The wind had started to pick up and he looked up through the canopy of leaves to the clouds chasing each other across the sky.
He scrambled carefully down the rough slope into the bottom of the ditch, using the shovel for support, and then without hesitation drove it into her skull, bouncing roughly off the first time, then with a dull crack breaking the bone and splintering it into her flesh. Again and again, gasping with the effort, smashing her face away, breaking teeth, bone and flesh into one ghastly mixture.
After that, she wasn’t his Naomi any more.
He used the knife again to slice away at each of her fingers in turn, her palms, until nothing identifiable was left. Finally, he used the bloody shovel to cover her over with the rubble, sand and rubbish that had collected in the ditch. It wasn’t a very good job. The blood was everywhere.
But as he finished—wiping away the tears that he’d been shedding from the moment she’d said his name in surprise, just as he’d sliced her throat—the first spots of rain fell from the darkening sky.

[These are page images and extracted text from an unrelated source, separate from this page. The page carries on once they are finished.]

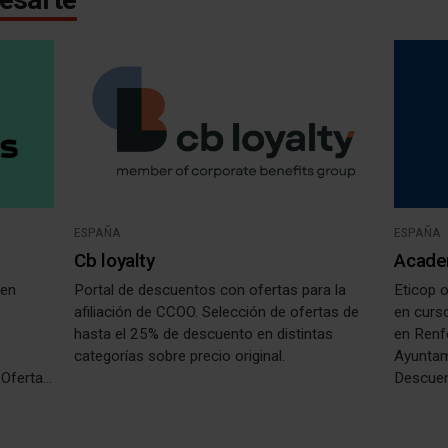
ESPAÑA
ESPAÑA
Cb loyalty
Acade
 en
Portal de descuentos con ofertas para la
Eticop 
,
afiliación de CCOO. Selección de ofertas de
en curs
hasta el 25% de descuento en distintas
en Renfe
categorías sobre precio original.
Ayuntam
. Oferta
Descuen
 6,25€,
en form
50€,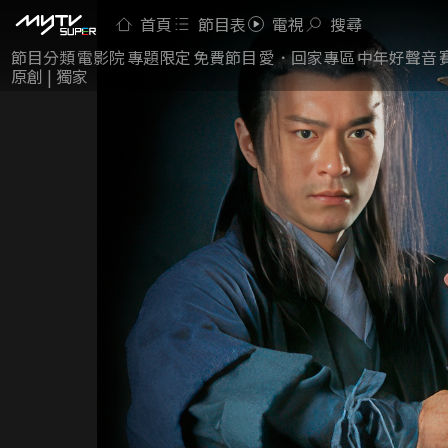
首頁
節目表
電視
搜尋
節目分類
電影院
專題限定
免費節目
愛．回家專區
中年好聲音
原創 | 獨家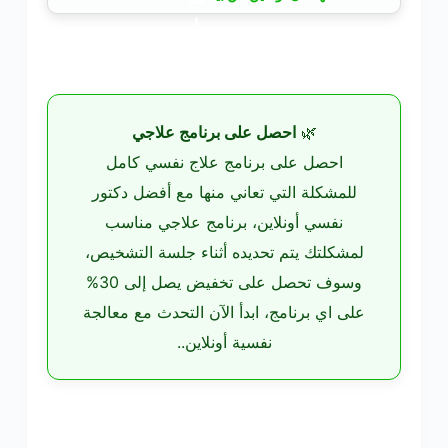
🌿
احصل على برنامج علاجي
احصل على برنامج علاج نفسي كامل
للمشكلة التي تعاني منها مع أفضل دكتور
نفسي أونلاين، برنامج علاجي مناسب
لمشكلتك يتم تحديده أثناء جلسة التشخيص،
وسوف تحصل على تخفيض يصل إلى 30%
على اي برنامج، ابدأ الآن التحدث مع معالجة
نفسية أونلاين..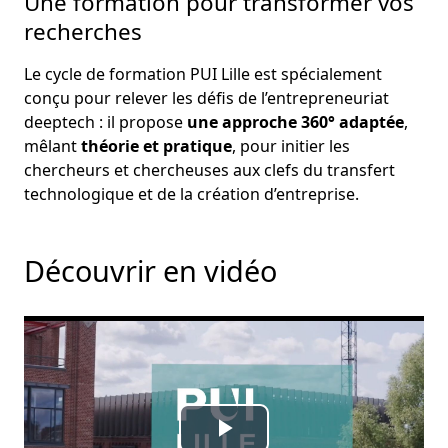
Une formation pour transformer vos
recherches
Le cycle de formation PUI Lille est spécialement
conçu pour relever les défis de l’entrepreneuriat
deeptech : il propose
une approche 360° adaptée
,
mêlant
théorie et pratique
, pour initier les
chercheurs et chercheuses aux clefs du transfert
technologique et de la création d’entreprise.
Découvrir en vidéo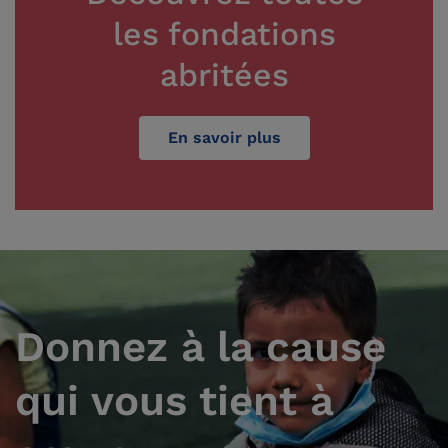
les fondations
abritées
En savoir plus
Donnez à la cause
qui vous tient à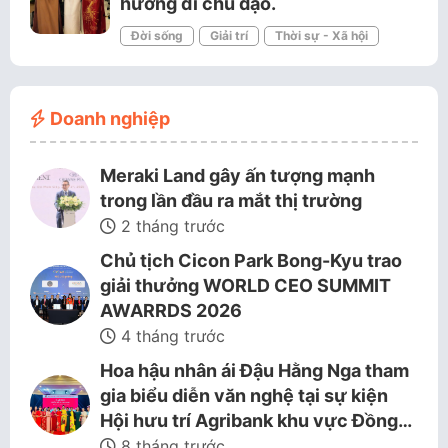
hướng đi chủ đạo.
Đời sống
Giải trí
Thời sự - Xã hội
Doanh nghiệp
Meraki Land gây ấn tượng mạnh
trong lần đầu ra mắt thị trường
2 tháng trước
Chủ tịch Cicon Park Bong-Kyu trao
giải thưởng WORLD CEO SUMMIT
AWARRDS 2026
4 tháng trước
Hoa hậu nhân ái Đậu Hằng Nga tham
gia biểu diễn văn nghệ tại sự kiện
Hội hưu trí Agribank khu vực Đồng…
8 tháng trước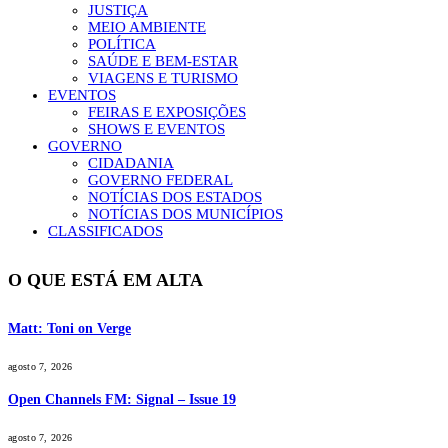
JUSTIÇA
MEIO AMBIENTE
POLÍTICA
SAÚDE E BEM-ESTAR
VIAGENS E TURISMO
EVENTOS
FEIRAS E EXPOSIÇÕES
SHOWS E EVENTOS
GOVERNO
CIDADANIA
GOVERNO FEDERAL
NOTÍCIAS DOS ESTADOS
NOTÍCIAS DOS MUNICÍPIOS
CLASSIFICADOS
O QUE ESTÁ EM ALTA
Matt: Toni on Verge
agosto 7, 2026
Open Channels FM: Signal – Issue 19
agosto 7, 2026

Catherine Bailey, the protagonist of Into The Darkest Corner, has been enjoying the single life long enough to know a catch when she sees one. Gorgeous, charismatic, and spontaneous, Lee seems almost too perfect to be true. And her friends clearly agree, as each in turn falls under his spell.
But what begins as flattering attentiveness and passionate sex turns into raging jealousy, and Catherine soon learns there is a darker side to Lee. His increasingly erratic, controlling behavior becomes frightening, but no one believes her when she shares her fears.
Increasingly isolated and driven into the darkest corner of her world, a desperate Catherine plans a meticulous escape.
Four years later, Lee is behind bars and Catherine—now Cathy—is a deeply scarred and changed woman. Burdened with OCD (Obsessive Compulsive Disorder), she compulsively checks the locks, windows, and doors in her apartment, trusting no one, and fearing everything.
When an attractive upstairs neighbor, Stuart, comes into her life, Cathy dares to hope that happiness and love may still be possible. Stuart, who also happens to be a psychiatrist, soon points her in the direction of therapy, and she begins to make steps down the road to recovery.
But all that is about to change, once again, when she receives a phone call from the police informing her of Lee’s impending release after having served his three years in prison.
Soon after, Cathy thinks she catches a glimpse of the former best friend who testified against her in the trial; she begins to return home to find objects subtly rearranged in her apartment, one of Lee’s old tricks.
Convinced she is back in her former lover’s sights, Cathy prepares to wrestle with the demons of her past for the last time. . . .
Into the Darkest Corner deals uncompromisingly with difficult and bleak topics—OCD, domestic violence, obsession—but Elizabeth Haynes navigates these turbulent waters skilfully and sympathetically in this dark psychological thriller.
She has given us a tour de force début novel that is both creepily disturbing and beautifully rendered.